The Burning Rainforest Is About Business Economics. Here’s How Your Business Can Help.
Right now, the Amazon Rainforest is on fire. 26,000 fires to be exact. It’s burning because of business economics. So, you as a business, can play a role in helping to fix a rainforest on fire.
Let me explain why. The Amazon Rainforest is the source of unparalleled bio diversity, containing over 2.5 million species. It produces 20% of the world’s oxygen. It’s also one of the few natural barriers to global warming, absorbing vast amounts of carbon dioxide. The less rainforest available the less oxygen available for us to breath, and the faster global warming accelerates.
The Amazon rainforest is also a source of perceived financial wealth.
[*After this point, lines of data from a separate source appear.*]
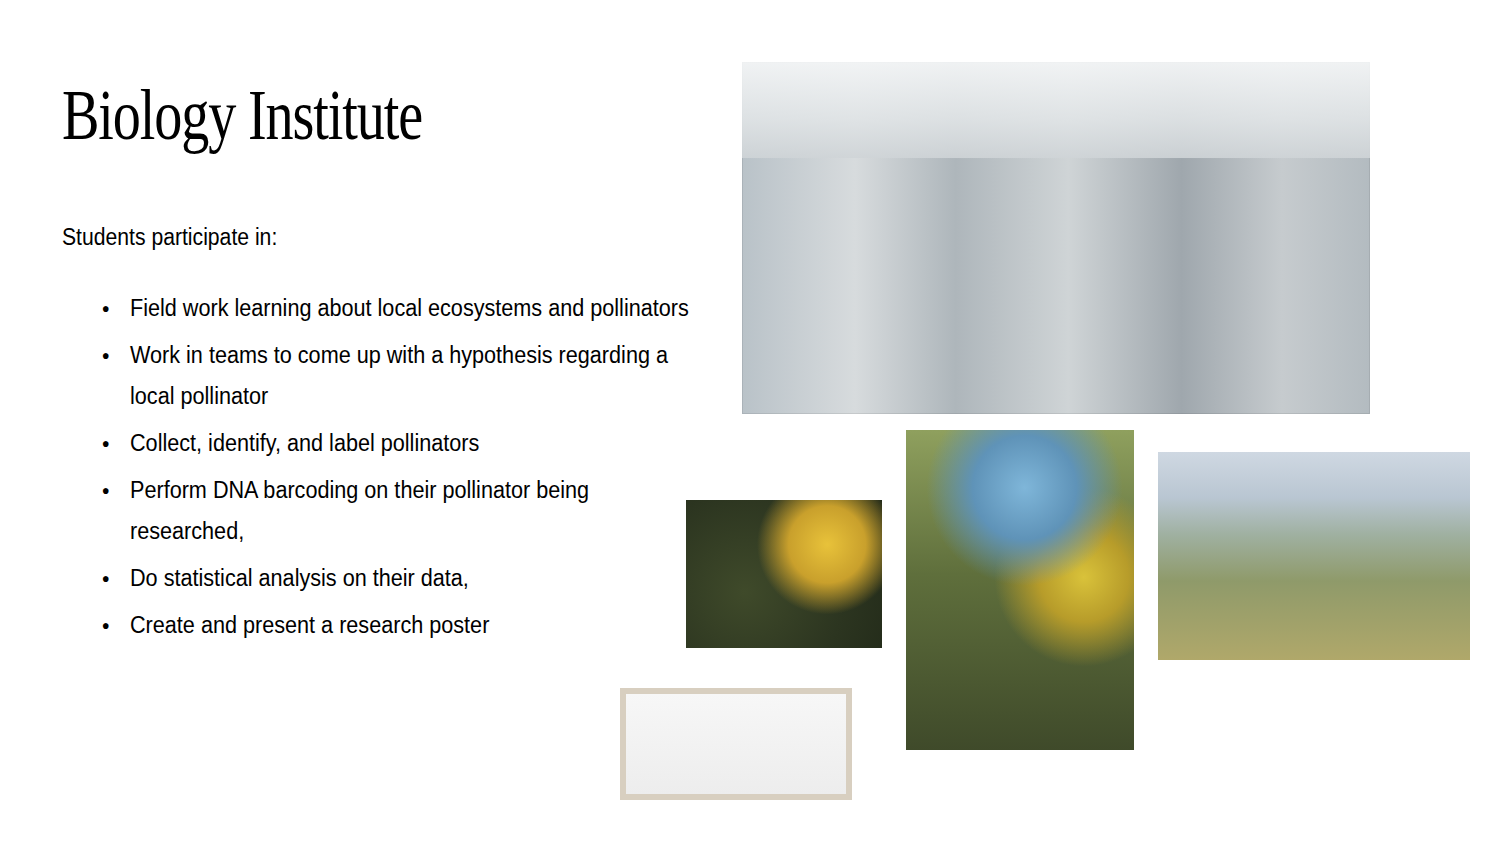Biology Institute
Students participate in:
Field work learning about local ecosystems and pollinators
Work in teams to come up with a hypothesis regarding a local pollinator
Collect, identify, and label pollinators
Perform DNA barcoding on their pollinator being researched,
Do statistical analysis on their data,
Create and present a research poster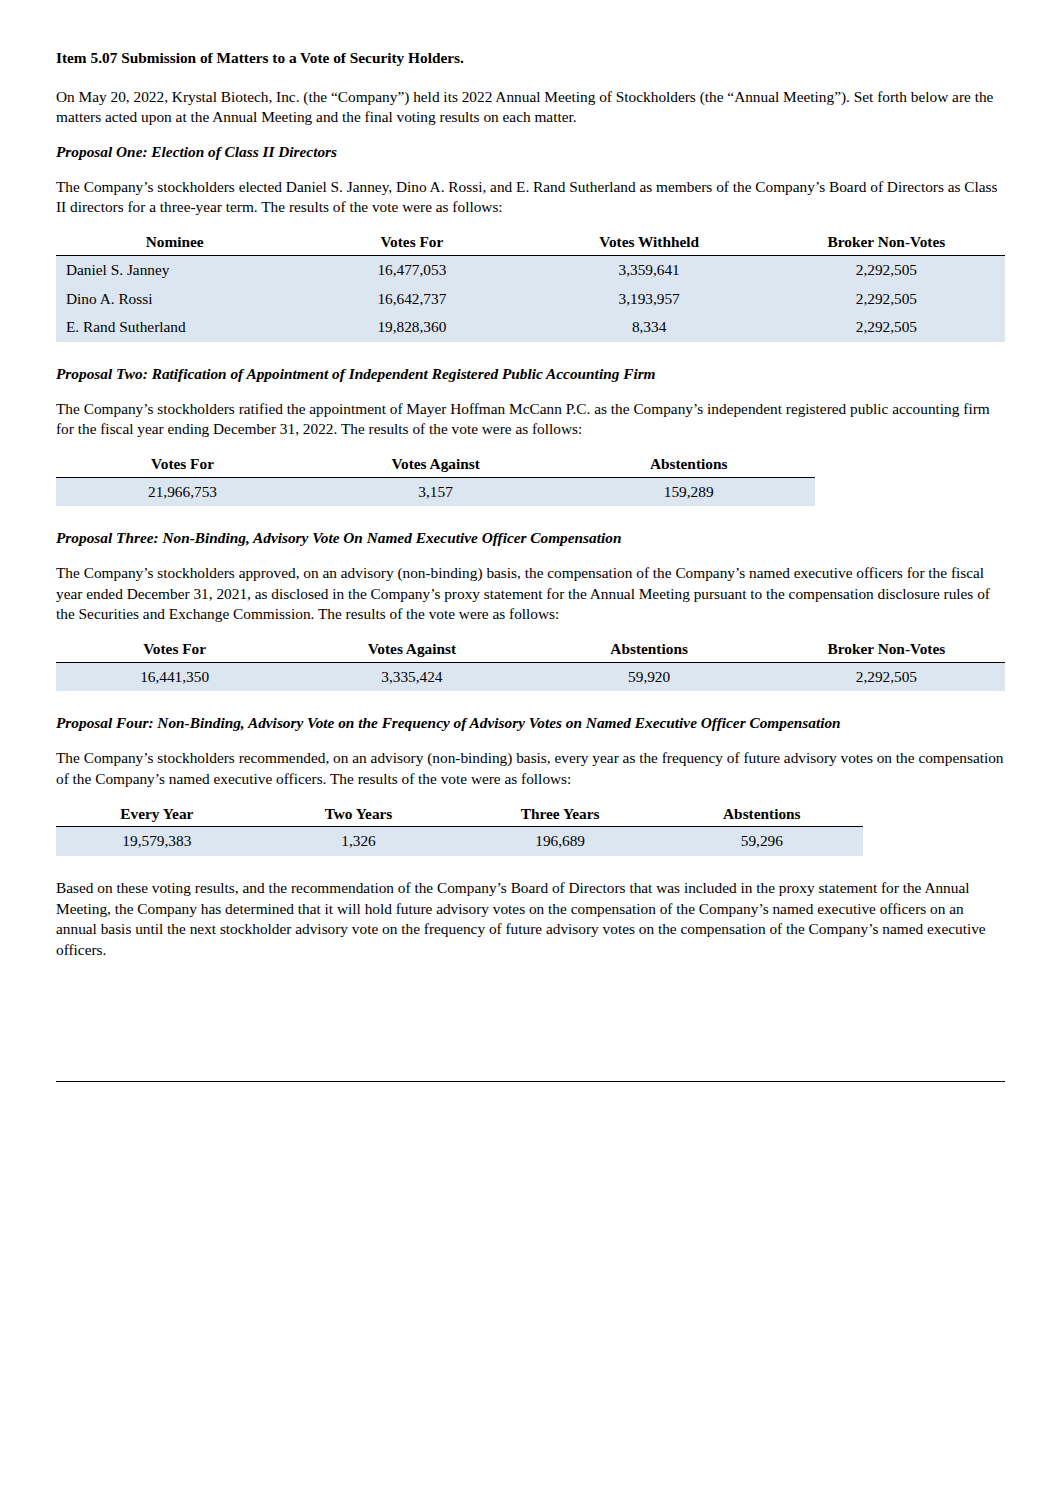Item 5.07 Submission of Matters to a Vote of Security Holders.
On May 20, 2022, Krystal Biotech, Inc. (the “Company”) held its 2022 Annual Meeting of Stockholders (the “Annual Meeting”). Set forth below are the matters acted upon at the Annual Meeting and the final voting results on each matter.
Proposal One: Election of Class II Directors
The Company’s stockholders elected Daniel S. Janney, Dino A. Rossi, and E. Rand Sutherland as members of the Company’s Board of Directors as Class II directors for a three-year term. The results of the vote were as follows:
| Nominee | Votes For | Votes Withheld | Broker Non-Votes |
| --- | --- | --- | --- |
| Daniel S. Janney | 16,477,053 | 3,359,641 | 2,292,505 |
| Dino A. Rossi | 16,642,737 | 3,193,957 | 2,292,505 |
| E. Rand Sutherland | 19,828,360 | 8,334 | 2,292,505 |
Proposal Two: Ratification of Appointment of Independent Registered Public Accounting Firm
The Company’s stockholders ratified the appointment of Mayer Hoffman McCann P.C. as the Company’s independent registered public accounting firm for the fiscal year ending December 31, 2022. The results of the vote were as follows:
| Votes For | Votes Against | Abstentions |
| --- | --- | --- |
| 21,966,753 | 3,157 | 159,289 |
Proposal Three: Non-Binding, Advisory Vote On Named Executive Officer Compensation
The Company’s stockholders approved, on an advisory (non-binding) basis, the compensation of the Company’s named executive officers for the fiscal year ended December 31, 2021, as disclosed in the Company’s proxy statement for the Annual Meeting pursuant to the compensation disclosure rules of the Securities and Exchange Commission. The results of the vote were as follows:
| Votes For | Votes Against | Abstentions | Broker Non-Votes |
| --- | --- | --- | --- |
| 16,441,350 | 3,335,424 | 59,920 | 2,292,505 |
Proposal Four: Non-Binding, Advisory Vote on the Frequency of Advisory Votes on Named Executive Officer Compensation
The Company’s stockholders recommended, on an advisory (non-binding) basis, every year as the frequency of future advisory votes on the compensation of the Company’s named executive officers. The results of the vote were as follows:
| Every Year | Two Years | Three Years | Abstentions |
| --- | --- | --- | --- |
| 19,579,383 | 1,326 | 196,689 | 59,296 |
Based on these voting results, and the recommendation of the Company’s Board of Directors that was included in the proxy statement for the Annual Meeting, the Company has determined that it will hold future advisory votes on the compensation of the Company’s named executive officers on an annual basis until the next stockholder advisory vote on the frequency of future advisory votes on the compensation of the Company’s named executive officers.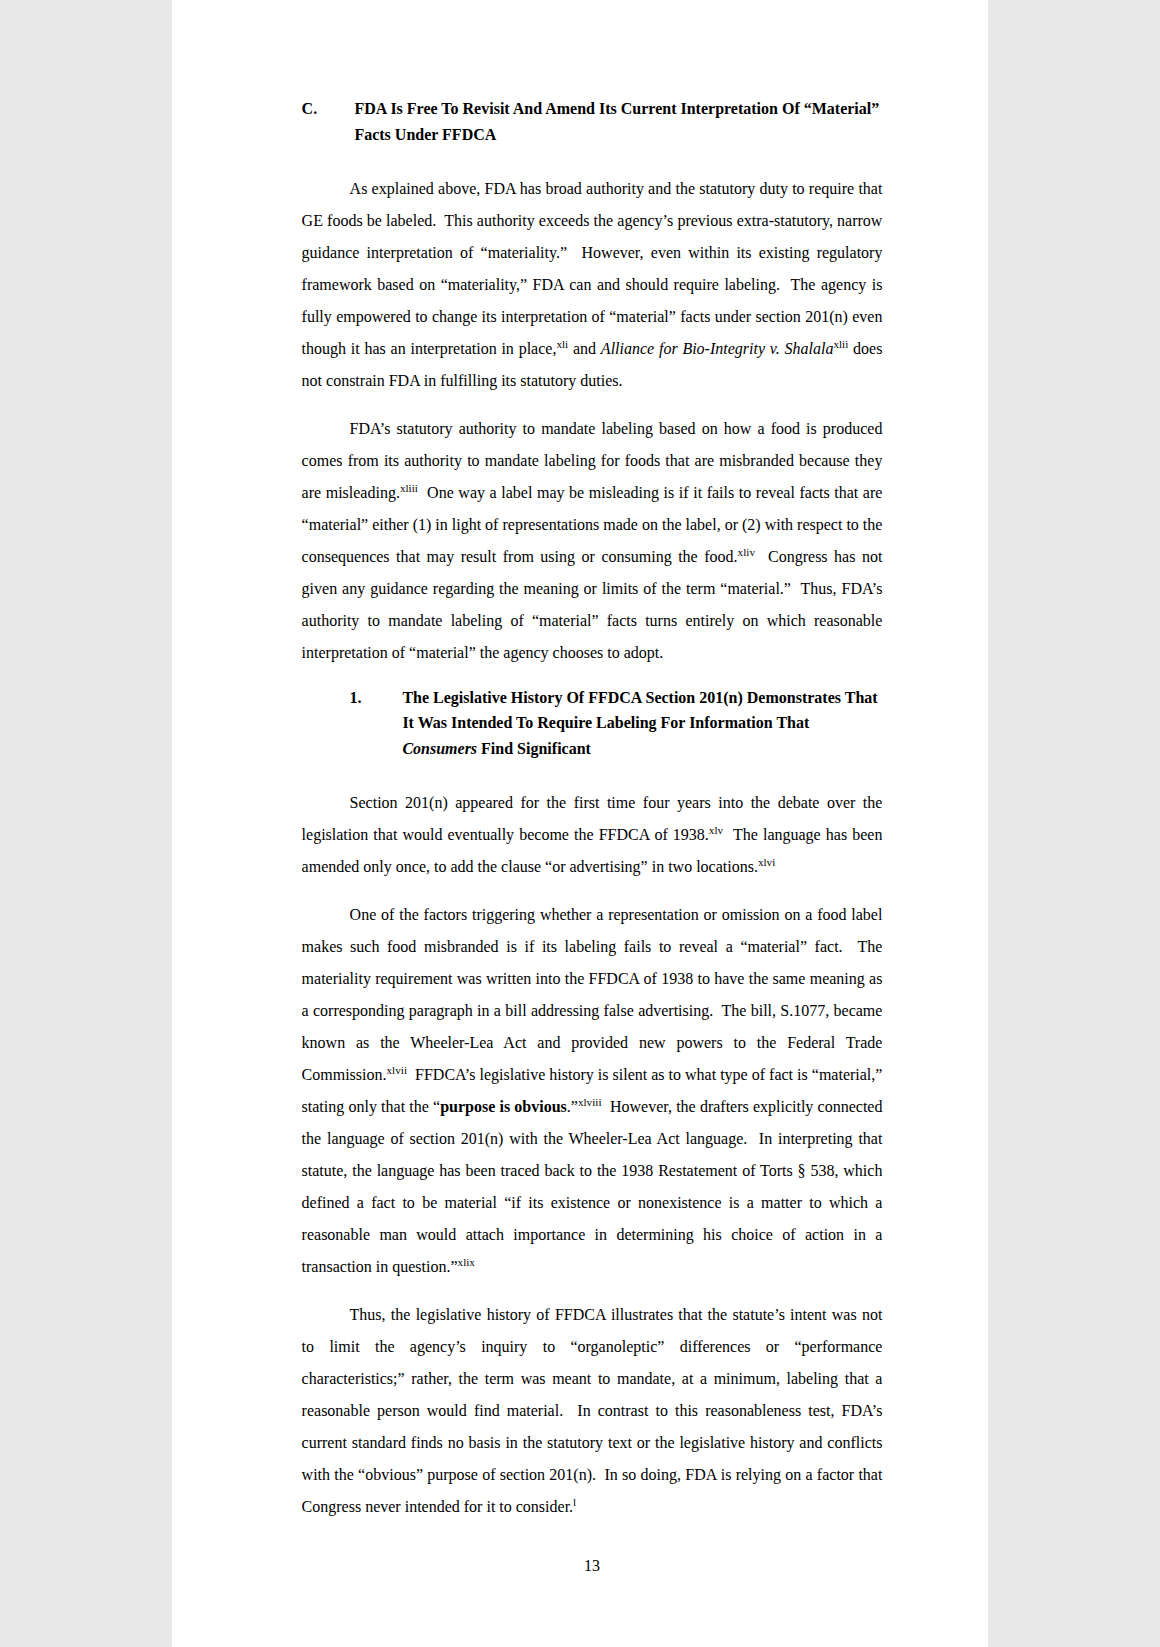C. FDA Is Free To Revisit And Amend Its Current Interpretation Of “Material” Facts Under FFDCA
As explained above, FDA has broad authority and the statutory duty to require that GE foods be labeled. This authority exceeds the agency’s previous extra-statutory, narrow guidance interpretation of “materiality.” However, even within its existing regulatory framework based on “materiality,” FDA can and should require labeling. The agency is fully empowered to change its interpretation of “material” facts under section 201(n) even though it has an interpretation in place,xli and Alliance for Bio-Integrity v. Shalalaxlii does not constrain FDA in fulfilling its statutory duties.
FDA’s statutory authority to mandate labeling based on how a food is produced comes from its authority to mandate labeling for foods that are misbranded because they are misleading.xliii One way a label may be misleading is if it fails to reveal facts that are “material” either (1) in light of representations made on the label, or (2) with respect to the consequences that may result from using or consuming the food.xliv Congress has not given any guidance regarding the meaning or limits of the term “material.” Thus, FDA’s authority to mandate labeling of “material” facts turns entirely on which reasonable interpretation of “material” the agency chooses to adopt.
1. The Legislative History Of FFDCA Section 201(n) Demonstrates That It Was Intended To Require Labeling For Information That Consumers Find Significant
Section 201(n) appeared for the first time four years into the debate over the legislation that would eventually become the FFDCA of 1938.xlv The language has been amended only once, to add the clause “or advertising” in two locations.xlvi
One of the factors triggering whether a representation or omission on a food label makes such food misbranded is if its labeling fails to reveal a “material” fact. The materiality requirement was written into the FFDCA of 1938 to have the same meaning as a corresponding paragraph in a bill addressing false advertising. The bill, S.1077, became known as the Wheeler-Lea Act and provided new powers to the Federal Trade Commission.xlvii FFDCA’s legislative history is silent as to what type of fact is “material,” stating only that the “purpose is obvious.”xlviii However, the drafters explicitly connected the language of section 201(n) with the Wheeler-Lea Act language. In interpreting that statute, the language has been traced back to the 1938 Restatement of Torts § 538, which defined a fact to be material “if its existence or nonexistence is a matter to which a reasonable man would attach importance in determining his choice of action in a transaction in question.”xlix
Thus, the legislative history of FFDCA illustrates that the statute’s intent was not to limit the agency’s inquiry to “organoleptic” differences or “performance characteristics;” rather, the term was meant to mandate, at a minimum, labeling that a reasonable person would find material. In contrast to this reasonableness test, FDA’s current standard finds no basis in the statutory text or the legislative history and conflicts with the “obvious” purpose of section 201(n). In so doing, FDA is relying on a factor that Congress never intended for it to consider.l
13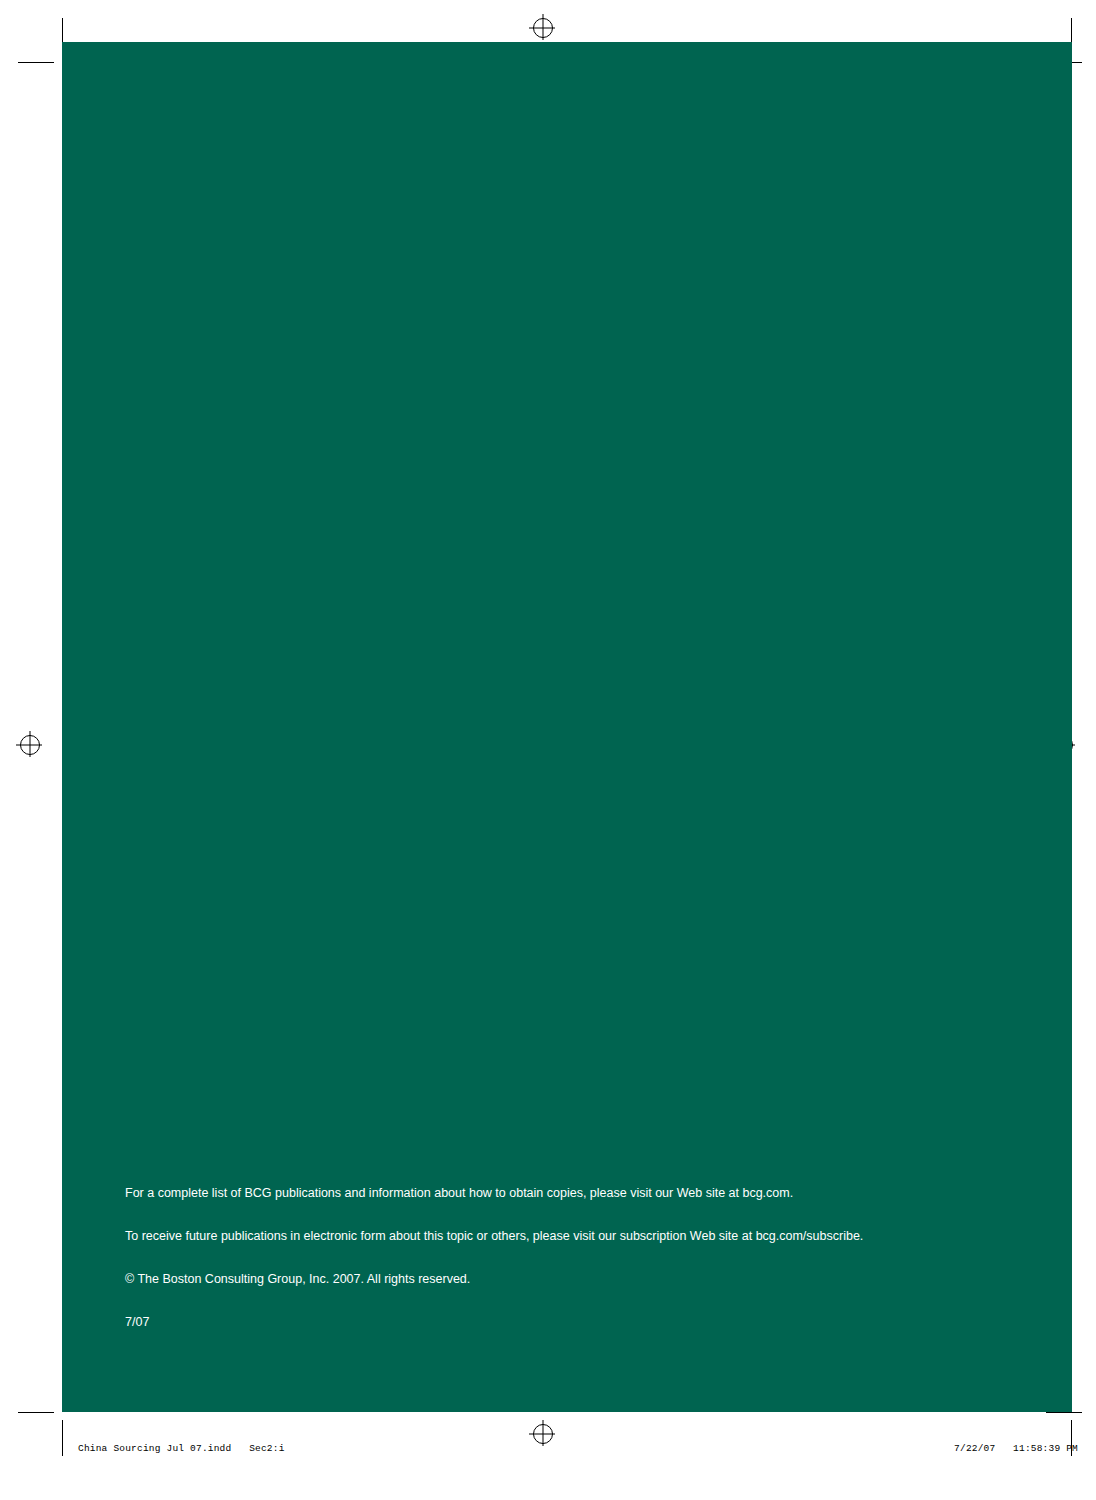For a complete list of BCG publications and information about how to obtain copies, please visit our Web site at bcg.com.
To receive future publications in electronic form about this topic or others, please visit our subscription Web site at bcg.com/subscribe.
© The Boston Consulting Group, Inc. 2007. All rights reserved.
7/07
China Sourcing Jul 07.indd Sec2:i 7/22/07 11:58:39 PM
Before we poo-poo this, let’s remember in the world we have constructed people need money to eat.
What we are seeing in the Amazon is a conflagration caused by people who believe their livelihoods are being threatened by a natural ecosystem and a politician who fanned the flames of dissension.
A Short Modern History Of Brazil and the Rainforest
In the 70’s and 80’s, the military led government of Brazil wanted to make the country more prosperous. They had one tremendous natural resource: the rainforest. So, they began to cut down trees and mine the earth beneath the forest. A global outcry ensued and the logging was eventually reduced. Logging continued to be minimal…until times got bad.
In 2015, Brazil went into a recession and many people lost their jobs. Poor people who had no wish to live on the edge of the rainforest nevertheless felt forced to do illegal logging, simply to make a living.
Flash forward several years, Jair Bolsonaro is elected President of Brazil. He ran on a platform of calling environmental regulations a racket. When Bolsonaro was elected, he drastically cut funds to environmental regulation agencies.
Who got him elected? In part, farmers and ranchers, who been sent to the rainforest, decades earlier, by the government. Some farmers felt they still couldn’t make a living and that they were being demonized in the press by urban environmentalists. Some, like ranchers, felt they were being held back from greater financial success. After all, Brazil is the number one exporter of beef. One of the things holding them back from selling even more beef is the amount of available pasture for cattle grazing.
Do these dynamics sound familiar? It might sound familiar when you learn that Bolsonaro has been called the “Trump of the Tropics.”
When environmental protection funding was rolled back, illegal deforestation activities ramped up. Deforestation is directly correlated with more forest fires. Illegal seasonal burnings also increased. Seasonal burnings are usually done by ranchers to clear the land for cattle grazing. You might now understand the financial incentive to raze the forest into pasture. But scientists tell us that when too much of the rainforest is transformed into savannah it may never regenerate back into forest.
Even though there are environmental regulations in place to maintain the delicate balance, Brazil’s environmental protection agency has been so decimated by cuts that they can’t investigate, cease or prosecute illegal forest burnings.
You Only Win Zero Sum Games in the Short Term
What we are seeing in the Amazon rainforest is called a Zero-Sum Game. It’s the belief that only one group can win: people trying to make a livelihood or the environment. These games always end badly in the long term and I’m about to show you how.
Evan Delahanty met these disgruntled farmers first hand, when he joined the Peace Corps and moved to Brazil. He saw big companies come in and offer to pay local farmers for their rainforest land. These big companies then clear cut the forest which involves cutting down every last tree and decimating the habitat. Then they create huge plantations of palm and soy, ingredients that are found in many of our products. But despite the environmental devastation, everyone made a living… for a time.
The local rainforest farmers sold their land and lived off the money they made for a while. Until the money ran out and then they had … NOTHING. They had no land and no way to make a living.
Evan started Peaceful Fruits to created a win-win solution that specifically protects the rainforest. He created an organic fruit bar that pays people a living wage to harvest fruit that grows naturally in the rainforest. That’s why their fruit bars come in many tropical flavors such as mango and passionfruit because those fruits grow naturally in the rainforest. In addition, most of the bars are drizzled with Acai berries, which also grow natively in the rainforest. Acai berries also happen to be a health craze among American consumers, because they are packed with nutrients.
Peaceful Fruits is a business model that seeks to maintain the balance between environmental preservation and human economics. They give a financial incentive to keep the forest intact and create a healthy, delicious product.
The Triple Bottom Line: People, Planet and Profit
There are many people, like Evan, trying to create win-win solutions. Our goal, at Verdant Trade, is to give businesses options to purchase wholesale inventory, from companies like Peaceful Fruits, inventory that is environmentally sensitive, socially responsible and profitable.
All of life is a delicate balance. Every inventory item you purchase might just look like an ordinary good, but it’s infused with connection to every habitat and person it’s touched along the way. Seek items that maintain the balance between people, planet and profit.